Creating your own CA for certificate management is a great way to have trusted certificates outside of officially signed certs. If certificates are created and signed using this CA and the CA is trusted, the new cert will also be trusted. This guide will show how to create a CA certificate.

Creating CA

We generate the certificates for the CA First. It is the same process as generating a normal certificate.

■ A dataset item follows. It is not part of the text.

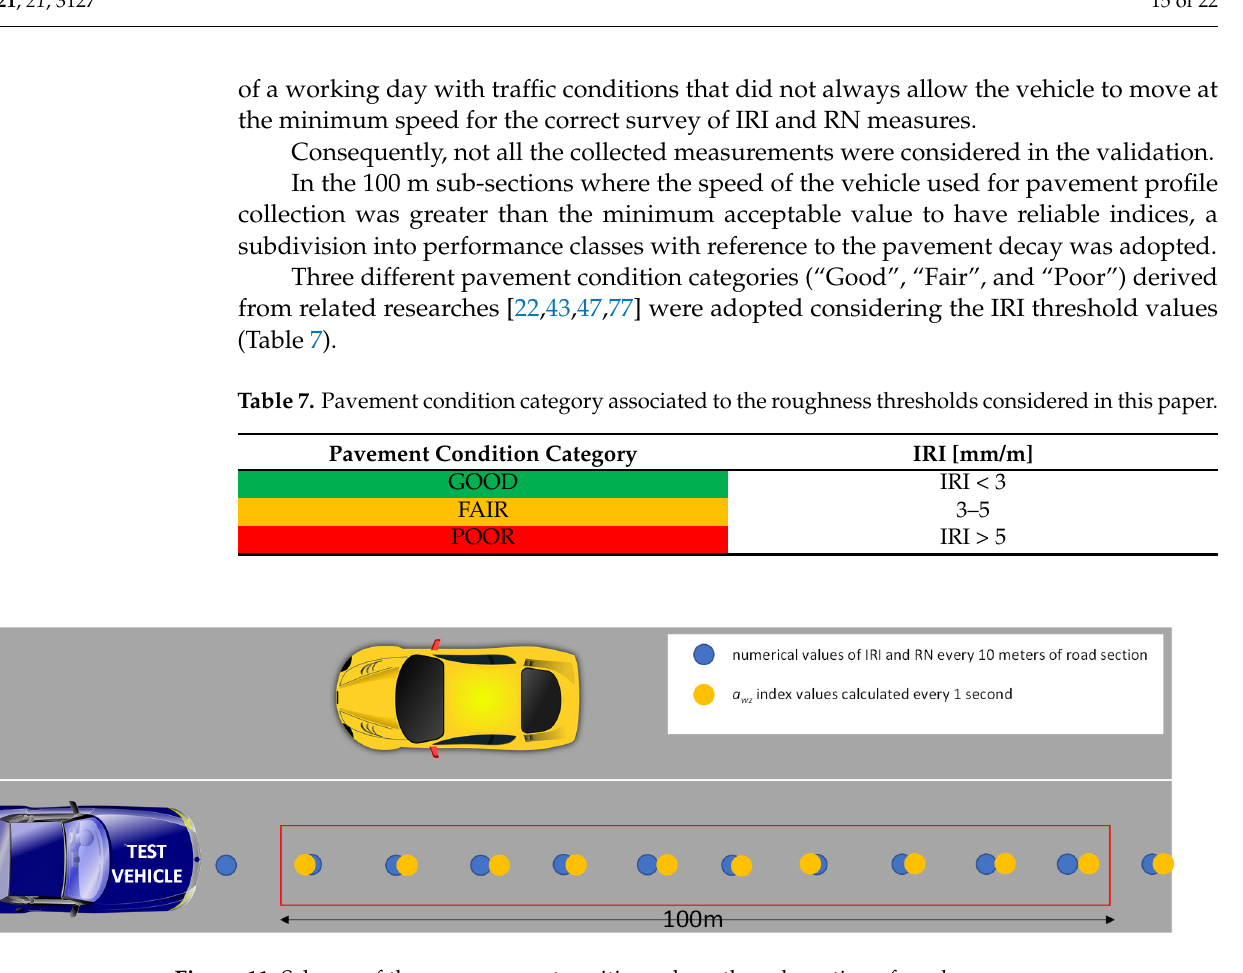
Figure 10. Comparison between speed values collected by LandMark 10 GPSA-150-10-200 and SENSOR#1 at the same time sample.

openssl genrsa -out rootCAKey.pem 2048
openssl req -x509 -sha256 -new -nodes -key rootCAKey.pem -days 3650 -out rootCACert.pem

That’s it! The CA is created and self-signed. You can change the number of days in the command from 3650 to whatever you need.

Creating Cert Request

When signing a certificate you can use a configuration file to quicken the process and add alternate names. Here is an example configuration we will call newServerCertReq.config.

[req]
req_extensions = v3_req
distinguished_name = dn
prompt = no

[dn]
CN = <FQDN of your new server>
C = <Country Name (2 letter code)>
L = <Locality Name (eg, city)>
O = <Organization Name (eg, company)>
OU = <Organizational Unit Name (eg, section)>

[v3_req]
subjectAltName = DNS:<FQDN of your new server>

Run the following commands to generate a key and certificate request that we will later sign with our CA cert. If you aren’t using a configuration file you can drop the -config argument.

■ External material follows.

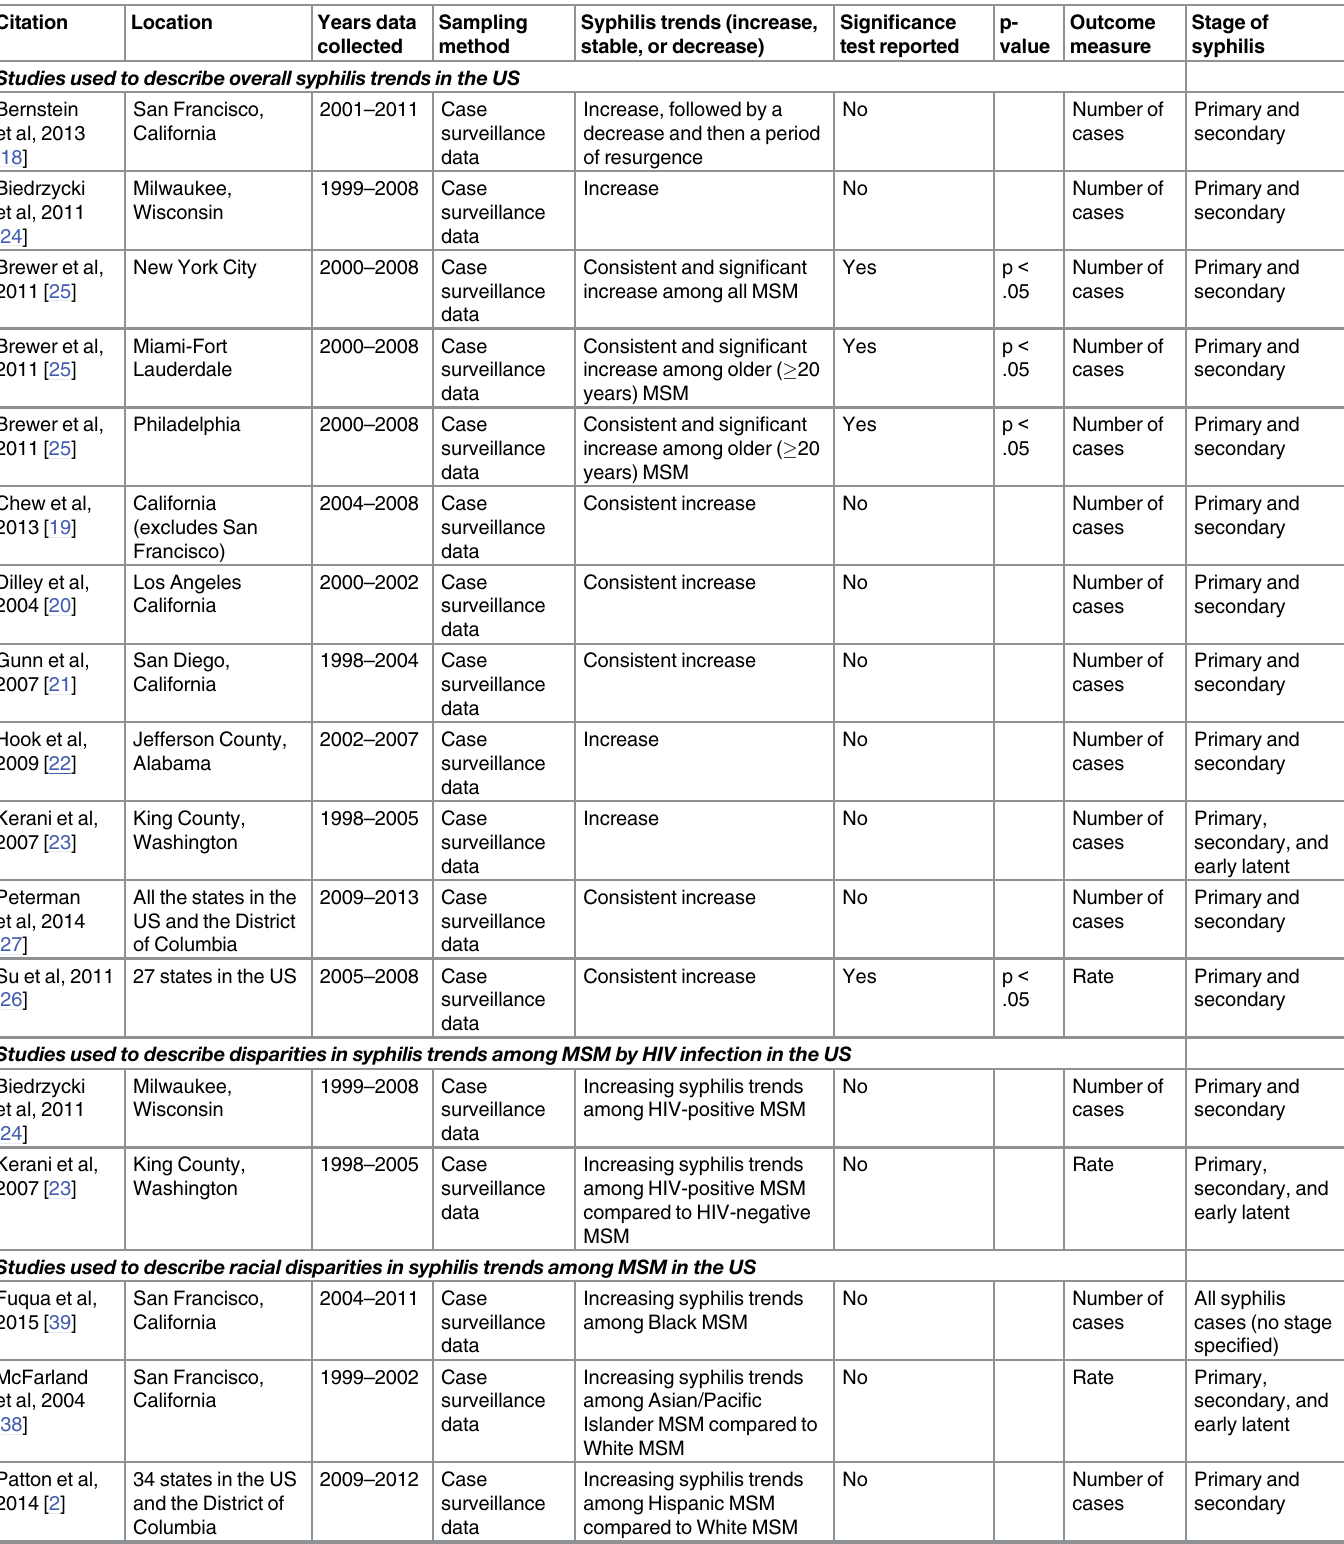
Table 1. Syphilis trend studies among MSM conducted in the United States, 2004 –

openssl genrsa -out newServerKey.pem 2048
openssl req -new -key newServerKey.pem -sha256 -out newServerCert.csr
openssl x509 -req -sha256 -in newServerCert.csr -CA ./rootCACert.pem -CAkey ./rootCAKey.pem -CAcreateserial -out newServerCert.pem -days 365 -config newServerCertReq.config

Signing Cert

Create a file called san.ext with the Subject Alternate Names like the below file.

subjectAltName = DNS:<FQDN>

Then sign the cert with the following command. If you aren’t using an alternate name file then leave out the -extfile argument.

openssl x509 -req -sha256 -in newServerCert.csr -CA ./rootCACert.pem -CAkey ./rootCAKey.pem -CAcreateserial -out newServerCert.pem -days 365 -extfile san.ext

Conclusion

Any certs needed can be signed this way. The CA public certificate can be added to a web browser to ensure any sites with a signed certificate from this CA are trusted.